Data section:
◇ ◇ ◇
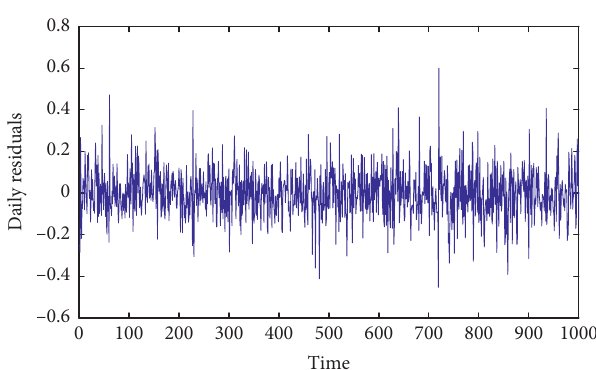
Figure 15: The simulated residual series.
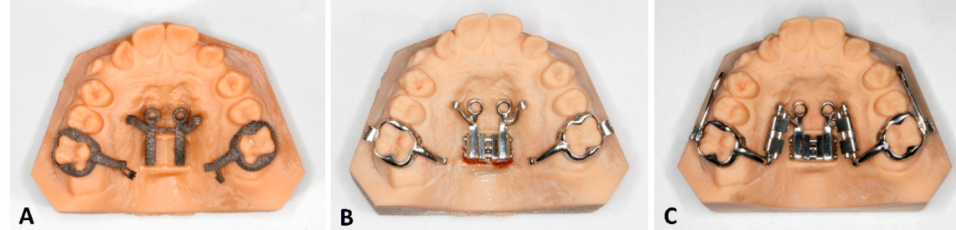
Figure 6. Post-processing of a 3D-printed appliance. ( A ) Unprocessed printed parts, ( B ) surface milled and polished, Jack screw and tubes welded to the appliance, ( C ) completed appliance for molar distalization and simultaneous face mask wear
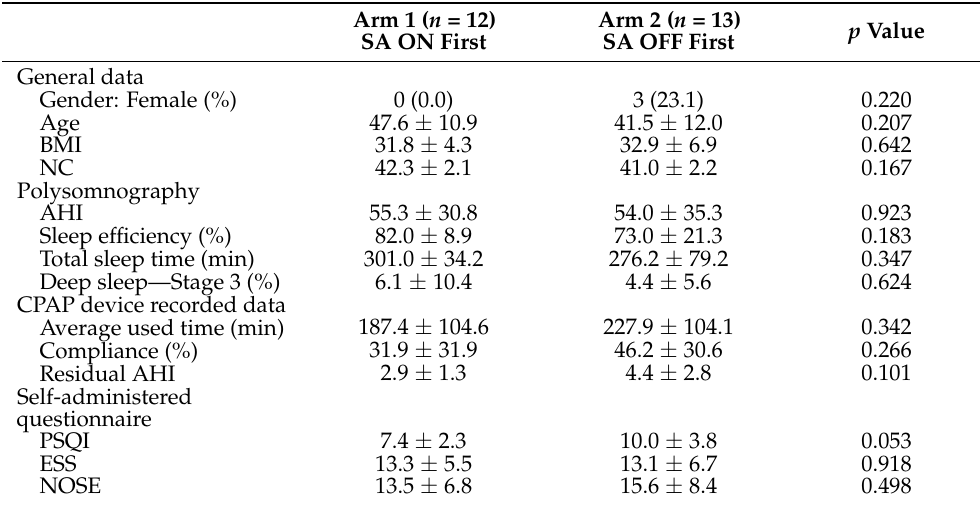
Figure 1. Patient flow diagram. Thirty-five patients were enrolled in the study and were randomized. Ten withdrew and 25 patients completed the crossover study. OSA = obstructive sleep apnea, CPAP = continuous positive airway pressure, SA = SensAwake TM . Table 1. Baseline data between the two arms.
◇ ◇ ◇
What the task asks: Would you return the data exactly as written, without the pictures?

Output below:
Figure 15: The simulated residual series.
Figure 6. Post-processing of a 3D-printed appliance. ( A ) Unprocessed printed parts, ( B ) surface milled and polished, Jack screw and tubes welded to the appliance, ( C ) completed appliance for molar distalization and simultaneous face mask wear
Figure 1. Patient flow diagram. Thirty-five patients were enrolled in the study and were randomized. Ten withdrew and 25 patients completed the crossover study. OSA = obstructive sleep apnea, CPAP = continuous positive airway pressure, SA = SensAwake TM . Table 1. Baseline data between the two arms.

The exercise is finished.